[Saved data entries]
== Segment start ==

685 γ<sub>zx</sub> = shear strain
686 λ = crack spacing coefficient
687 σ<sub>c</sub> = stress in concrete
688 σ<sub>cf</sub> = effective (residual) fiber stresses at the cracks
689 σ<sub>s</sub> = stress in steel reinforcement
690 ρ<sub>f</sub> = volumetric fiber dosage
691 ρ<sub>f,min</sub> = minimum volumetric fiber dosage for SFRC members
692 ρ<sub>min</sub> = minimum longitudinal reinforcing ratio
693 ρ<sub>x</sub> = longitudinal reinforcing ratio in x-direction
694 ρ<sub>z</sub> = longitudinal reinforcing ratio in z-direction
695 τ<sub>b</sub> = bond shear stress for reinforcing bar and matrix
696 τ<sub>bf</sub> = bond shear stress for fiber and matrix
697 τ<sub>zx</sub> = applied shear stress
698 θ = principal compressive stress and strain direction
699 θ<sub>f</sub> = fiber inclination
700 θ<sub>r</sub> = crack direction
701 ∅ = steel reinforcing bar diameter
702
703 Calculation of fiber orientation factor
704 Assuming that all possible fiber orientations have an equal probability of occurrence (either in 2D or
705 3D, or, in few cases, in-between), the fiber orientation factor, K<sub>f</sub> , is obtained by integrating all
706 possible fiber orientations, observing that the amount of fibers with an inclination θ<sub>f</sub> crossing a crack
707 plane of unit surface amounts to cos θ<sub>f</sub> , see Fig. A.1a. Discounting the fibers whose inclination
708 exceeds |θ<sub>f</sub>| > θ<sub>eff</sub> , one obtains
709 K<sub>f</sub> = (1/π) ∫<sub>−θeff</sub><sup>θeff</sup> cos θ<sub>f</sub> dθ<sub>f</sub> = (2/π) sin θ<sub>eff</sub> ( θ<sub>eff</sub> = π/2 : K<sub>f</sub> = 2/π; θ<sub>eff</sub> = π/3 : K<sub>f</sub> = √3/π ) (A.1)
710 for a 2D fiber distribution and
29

== Segment end ==

■ **WHAT IS REQUIRED**: Go through the data and count every line where the word "longitudinal" appears. Give only that count.

■ **YOUR RESPONSE**: 3